Pillbara Sandstone Caves

Don’t you just love it when something unexpected happens and it is really, really good?

Phil and I were on our way from Mudgee in New South Wales to Queensland and decided to check out a small spot between Coonabarabran and Narrabri in the Pilliga Nature Reserve. I have driven along this road several times but had not previously noticed the small sign saying there was a walk here.

This time we decided to stop.

There was a dirt track leading to an unremarkable looking walking trail. It said there were caves but I wasn’t expecting much.

Quite quickly the track approached a large rocky outcrop that had been invisible from the road. The rock was layered and etched into beautiful patterns of scoops and stripes. The old rock was grey but the exposed parts were so clean they looked like they had been scraped away just yesterday.

Sandstone Cave, Pillbara


We walked around the rock and marvelled at the many impressions and caves around the structure, from narrow ledges to full blown caves.

This area used to be the gathering point for certain Aboriginal tribes, and I could easily imagine groups in each cave. Here a gaggle of teenagers might have gathered to compare stories about the day. There the mothers might have gathered where the rock was lower with a sunken pit where the children could safely play.

Others might have lain in solitude or in tight pairs on the smaller ledges. Perhaps they looked out over the valley carpeted with treetops and considered their place in the world in the same way I did.


View from Sandstone Caves, Pillbara


They camped, and slept, and played, and cooked here.

In one sealed off cave there was even a large rock with several grooves, apparently made when the locals sharpened their knives here.

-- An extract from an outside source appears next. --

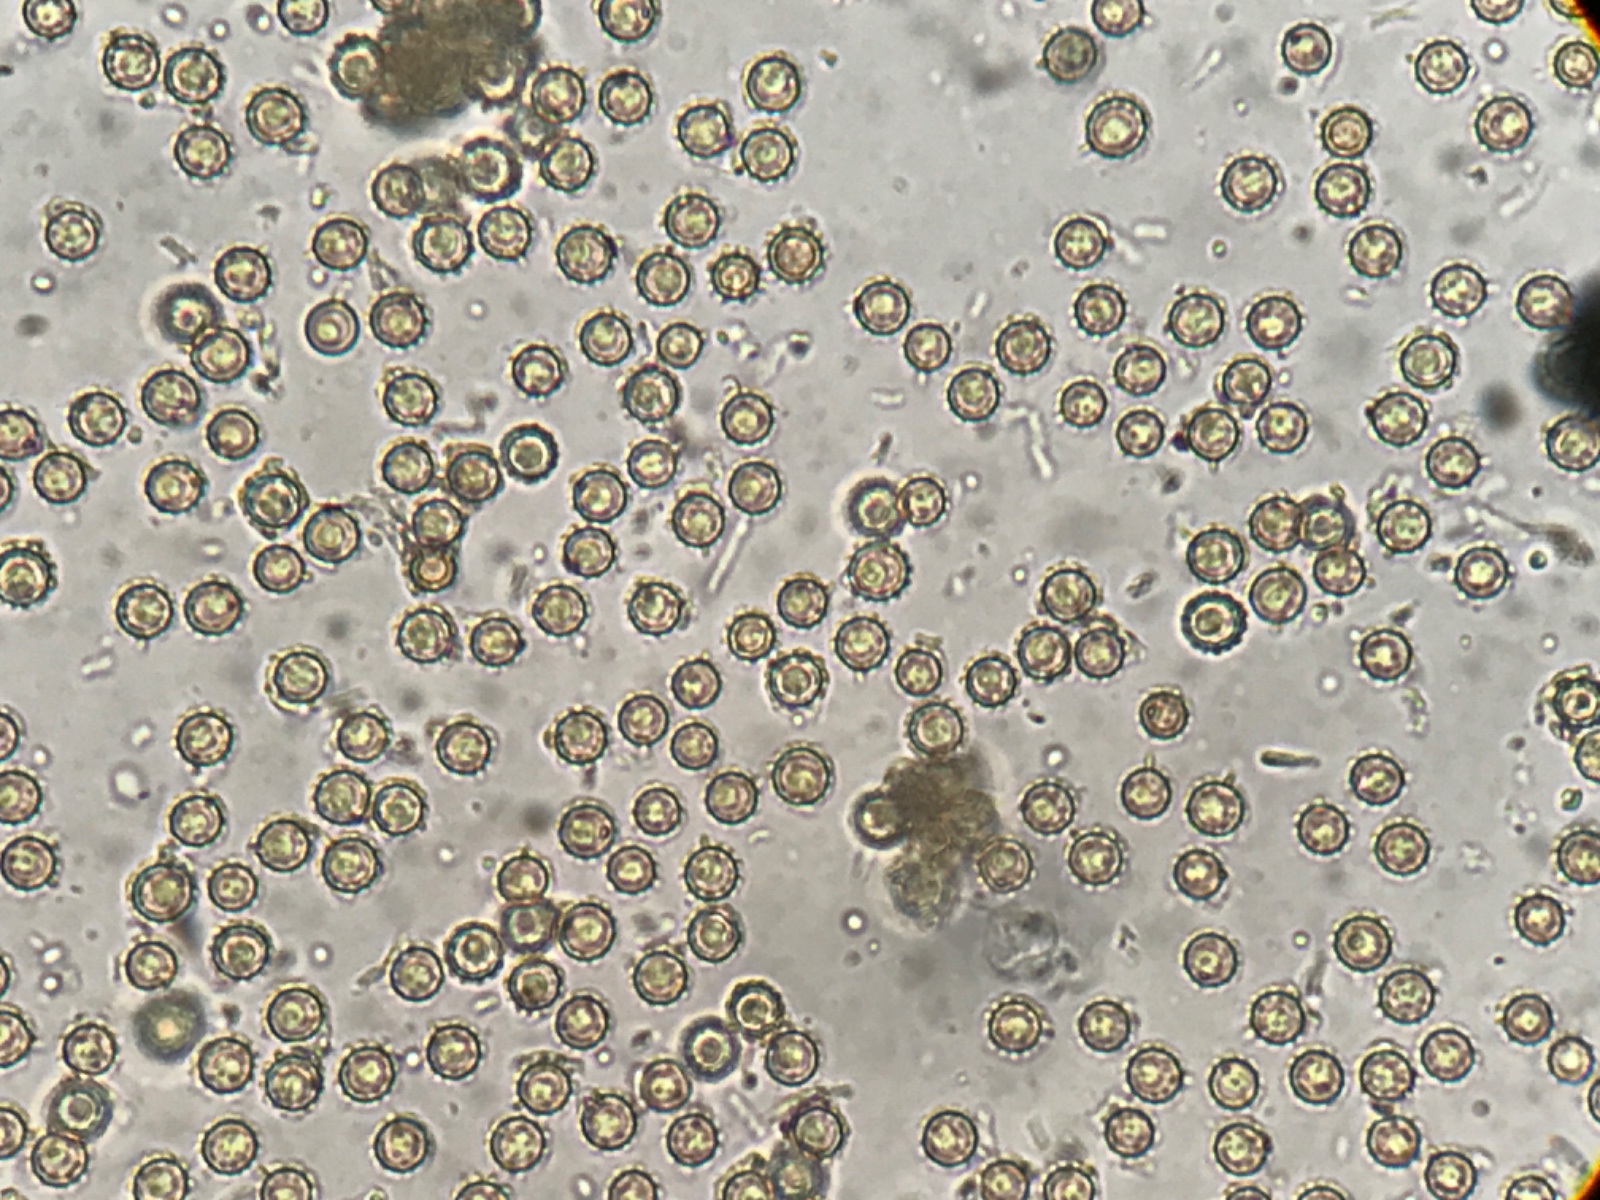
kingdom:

Cave of the knife sharpening Stone, Pillbara

One cave was the most awe inspiring of all. It was somewhat palatial with several levels and views through to other caves. I could imagine the elders meeting here to discuss important tribal matters.

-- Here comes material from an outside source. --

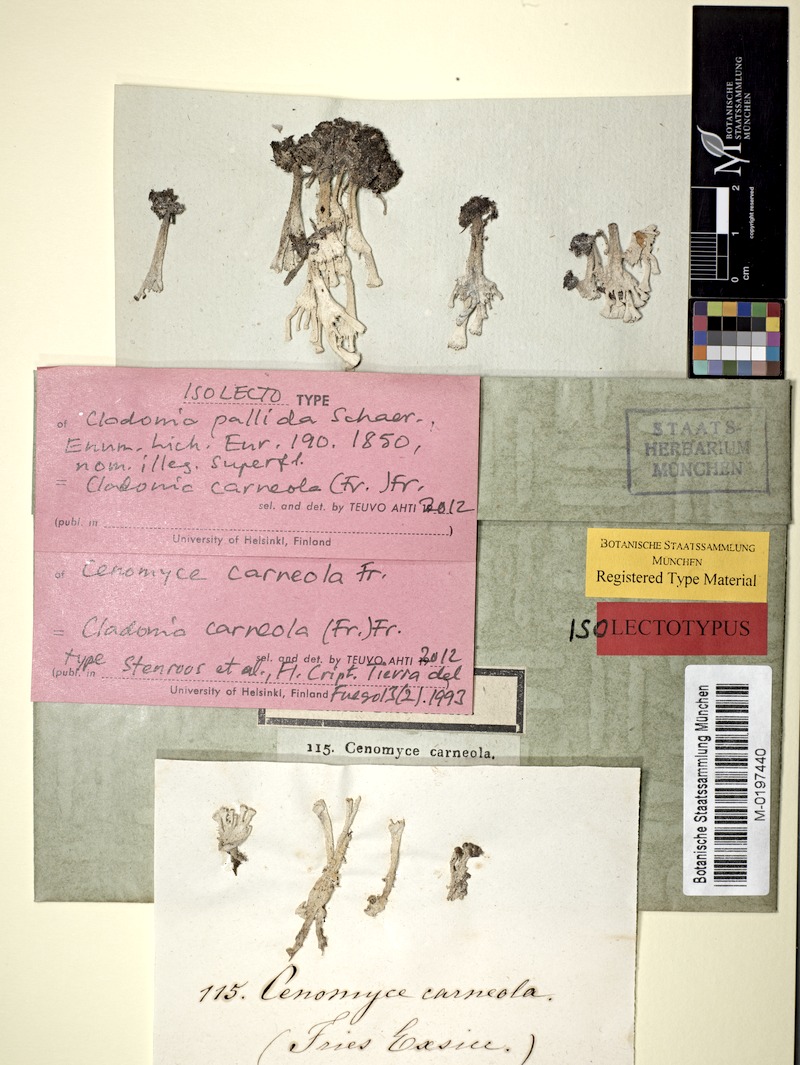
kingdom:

There was a sense of the spiritual there. A solemn stillness as if the area was still new and unspoiled. I could imagine it untouched through the years, even as I left my own footprints among the myriads of others on the sandy floors.

I was grateful that it was quiet, remote, and not well sign posted.

I appreciated that someone had gone to the trouble of making steps and paths, but I was happy that no one had made it into a commercial enterprise. It wouldn’t be the same surrounded by coca cola signs and ice cream stands. Finding a place like this in a remote spot is one of life’s simple pleasures.

There are many of these hidden gems of geological architecture around Australia and all you can do is research the area before you go, or just be open to exploring anything that looks interesting like we did.

Or you can read blogs like this one and enjoy them vicariously.

I would like to thank those of you who inspire me with your own stories of travelling this wonderful planet. Thanks guys.